Muss man? Keineswegs, antworten Michael Backes, Peter Druschel, Rupak Majumdar und Gerhard Weikum. Die vier Informatik-Professoren forschen an der Saar-Universität und den beiden Instituten der Max-Planck-Gesellschaft. Sie entwickeln in einem auf sechs Jahre angelegten Forschungsprojekt Technologien für ein sicheres Internet. Dazu soll unter anderem der "Privacy Advisor" beitragen, ein Programm, das wie ein digitaler Leibwächter über die Privatsphäre eines Internet-Nutzers wacht. Anders jedoch als im wirklichen Leben, wo Bodyguards Bedrohungen von außen abwehren, hat das digitale Pendant auch die Aufgabe, Internet-Nutzer vor sich selbst zu schützen - vor leichtfertigen Klicks in Online-Portalen und dem allzu sorglosem Umgang mit persönlichen Informationen, der heute bei jungen Menschen allenthalben an der Tagesordnung ist.

Informationen, die einmal in die Cloud, die Computerspeicher des Internets, gelangt sind, können beliebig oft kopiert werden und sind damit praktisch nicht mehr zurückzuholen. Suchprogramme werden immer besser in der Kunst, diese gewaltigen Datensammlungen, Stichwort Big Data, zu durchforsten.

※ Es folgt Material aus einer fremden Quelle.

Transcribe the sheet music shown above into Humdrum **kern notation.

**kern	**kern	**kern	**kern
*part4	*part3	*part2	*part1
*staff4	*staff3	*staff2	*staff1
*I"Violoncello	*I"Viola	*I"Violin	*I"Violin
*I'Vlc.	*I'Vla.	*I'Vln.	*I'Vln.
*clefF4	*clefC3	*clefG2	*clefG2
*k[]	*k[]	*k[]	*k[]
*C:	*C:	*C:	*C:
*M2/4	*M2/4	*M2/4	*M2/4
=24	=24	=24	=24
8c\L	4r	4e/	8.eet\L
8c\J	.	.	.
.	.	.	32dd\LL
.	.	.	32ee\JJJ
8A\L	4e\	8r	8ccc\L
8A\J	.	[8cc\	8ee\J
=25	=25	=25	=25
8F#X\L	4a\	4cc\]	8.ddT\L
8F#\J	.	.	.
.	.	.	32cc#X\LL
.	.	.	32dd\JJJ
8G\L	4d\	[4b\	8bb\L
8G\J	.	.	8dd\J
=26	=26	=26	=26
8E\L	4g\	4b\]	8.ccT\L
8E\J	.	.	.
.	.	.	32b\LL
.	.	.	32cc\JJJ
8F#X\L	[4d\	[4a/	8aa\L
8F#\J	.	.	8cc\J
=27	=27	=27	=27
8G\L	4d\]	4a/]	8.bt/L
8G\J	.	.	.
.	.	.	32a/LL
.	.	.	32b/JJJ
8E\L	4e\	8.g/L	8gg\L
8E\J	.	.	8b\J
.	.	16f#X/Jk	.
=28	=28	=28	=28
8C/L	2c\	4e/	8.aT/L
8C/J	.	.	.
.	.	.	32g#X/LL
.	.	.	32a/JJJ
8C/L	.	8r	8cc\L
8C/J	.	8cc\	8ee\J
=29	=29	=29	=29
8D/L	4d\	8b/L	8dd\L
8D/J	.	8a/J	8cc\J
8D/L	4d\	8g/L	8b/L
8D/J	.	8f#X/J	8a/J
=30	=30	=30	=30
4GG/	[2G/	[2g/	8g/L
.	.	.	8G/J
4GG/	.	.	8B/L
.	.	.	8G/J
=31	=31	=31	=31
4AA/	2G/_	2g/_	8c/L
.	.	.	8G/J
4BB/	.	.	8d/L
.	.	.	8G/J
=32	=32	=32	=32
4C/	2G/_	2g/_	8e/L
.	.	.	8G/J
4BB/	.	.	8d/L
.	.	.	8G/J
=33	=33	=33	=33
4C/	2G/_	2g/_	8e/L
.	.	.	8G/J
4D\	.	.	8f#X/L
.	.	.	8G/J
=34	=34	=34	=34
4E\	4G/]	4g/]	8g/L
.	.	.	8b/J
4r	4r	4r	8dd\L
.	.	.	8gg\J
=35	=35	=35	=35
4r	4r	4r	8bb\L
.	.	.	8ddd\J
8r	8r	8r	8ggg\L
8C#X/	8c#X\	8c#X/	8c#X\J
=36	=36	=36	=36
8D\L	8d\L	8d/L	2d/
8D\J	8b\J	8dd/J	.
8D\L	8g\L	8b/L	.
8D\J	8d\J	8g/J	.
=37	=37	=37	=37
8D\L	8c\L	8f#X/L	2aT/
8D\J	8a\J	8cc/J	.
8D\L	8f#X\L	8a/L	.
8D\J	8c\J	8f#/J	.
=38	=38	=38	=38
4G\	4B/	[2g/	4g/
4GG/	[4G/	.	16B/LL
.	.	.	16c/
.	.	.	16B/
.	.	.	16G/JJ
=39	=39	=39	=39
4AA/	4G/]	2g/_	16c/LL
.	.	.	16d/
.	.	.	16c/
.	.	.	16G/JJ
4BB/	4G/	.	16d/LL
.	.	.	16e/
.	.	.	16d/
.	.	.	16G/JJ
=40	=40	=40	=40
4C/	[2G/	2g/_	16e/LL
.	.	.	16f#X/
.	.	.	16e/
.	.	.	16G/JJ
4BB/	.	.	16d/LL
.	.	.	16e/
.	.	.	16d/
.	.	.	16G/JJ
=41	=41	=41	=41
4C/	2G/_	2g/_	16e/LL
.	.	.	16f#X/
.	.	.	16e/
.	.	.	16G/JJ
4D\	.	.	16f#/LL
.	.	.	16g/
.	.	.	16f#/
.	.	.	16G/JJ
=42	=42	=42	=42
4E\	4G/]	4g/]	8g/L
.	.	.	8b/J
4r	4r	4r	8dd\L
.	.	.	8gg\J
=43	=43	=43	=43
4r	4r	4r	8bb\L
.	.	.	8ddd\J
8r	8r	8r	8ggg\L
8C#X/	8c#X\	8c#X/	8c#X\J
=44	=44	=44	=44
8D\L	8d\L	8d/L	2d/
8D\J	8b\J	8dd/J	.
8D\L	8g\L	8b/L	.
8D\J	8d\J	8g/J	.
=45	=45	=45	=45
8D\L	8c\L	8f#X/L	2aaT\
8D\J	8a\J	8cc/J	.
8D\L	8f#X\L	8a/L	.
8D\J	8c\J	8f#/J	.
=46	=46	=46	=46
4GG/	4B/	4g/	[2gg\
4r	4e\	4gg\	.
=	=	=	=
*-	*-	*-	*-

Außer Informationen, die Internet-Nutzer freiwillig über sich preisgeben, hinterlassen sie bei jedem Seitenaufruf, bei jeder Online-Recherche oder beim Besuch eines sozialen Netzwerks auch ungewollt Datenspuren. Programme, die Inhalte von Suchanfragen verstehen, digitale Konversationen analysieren und selbstständig Verbindungen zwischen Texten herstellen können, versuchen, solche Datenschnipsel zu einem Gesamtbild zusammenzufügen. Wenn dabei am Ende nur noch wenige Puzzlesteine fehlen, kann unter Umständen eine einzige Suchanfrage nach einem ausgefallenen Thema oder die Eingabe eines Geburtsdatums in einem Online-Formular genügen, um durch Abgleich mit anderen Daten das Pseudonym eines Nutzers in einer Internet-Selbsthilfegruppe aufzudecken, erklärt der Saarbrücker Informatik-Professor Michael Backes. Das soll der Privacy-Advisor erkennen und davor warnen.

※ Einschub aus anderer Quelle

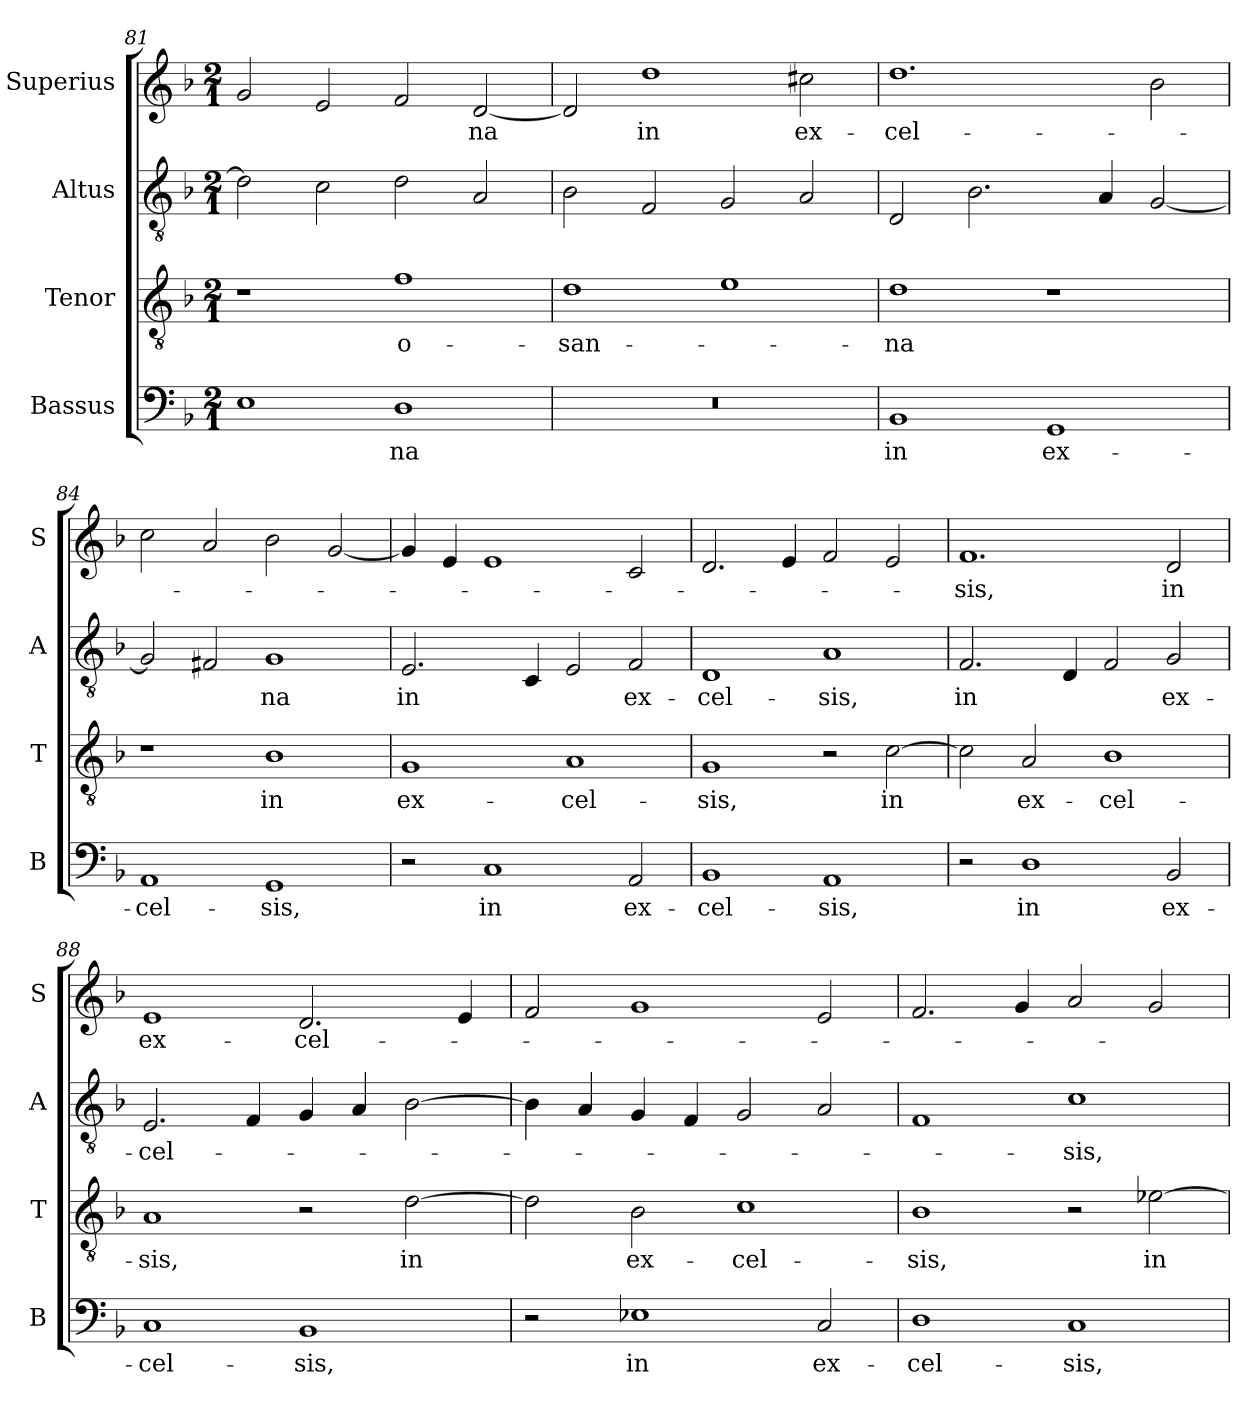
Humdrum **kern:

"Unser Vorstellungsvermögen reicht schon heute nicht mehr aus, die Konsequenzen aller unserer Aktivitäten im Internet vorherzusehen", so Backes. "Computerprogramme sind da viel besser. Sie können Risiken aufdecken, indem sie Folgen eines Internet-Eintrags erst einmal simulieren", erklärt der Informatiker. Stellt sich dabei heraus, dass einem Nutzer Konsequenzen drohen, die er als nicht akzeptabel einschätzt, warnt ihn sein persönlicher digitaler Agent.

Der Privacy Advisor ist Teil eines viel weiter reichenden Internet-Projekts der vier Informatik-Professoren. Sie wollen mit ihrem Forschungsprogramm imPACT eines der großen Probleme der digitalen Welt bekämpfen: den galoppierenden Vertrauensschwund. Zwar überwiegen aus Sicht der Internet-Nutzer dessen Vorteile die Nachteile bei weitem, doch über 70 Prozent haben Angst vor Computerviren, zwei Drittel fürchten Überwachung und mehr als die Hälfte sieht sich von Online-Betrügern und Daten-Piraten bedroht, die Netzwerk-Profile oder E-Mail-Konten kapern, zeigt eine Umfrage des Deutschen Instituts für Vertrauen und Sicherheit im Internet. imPACT soll Techniken entwickeln, unter deren Schutz sich die Nutzer wieder geborgen fühlen können, so Michael Backes, Sprecher des Forschungsprogramms.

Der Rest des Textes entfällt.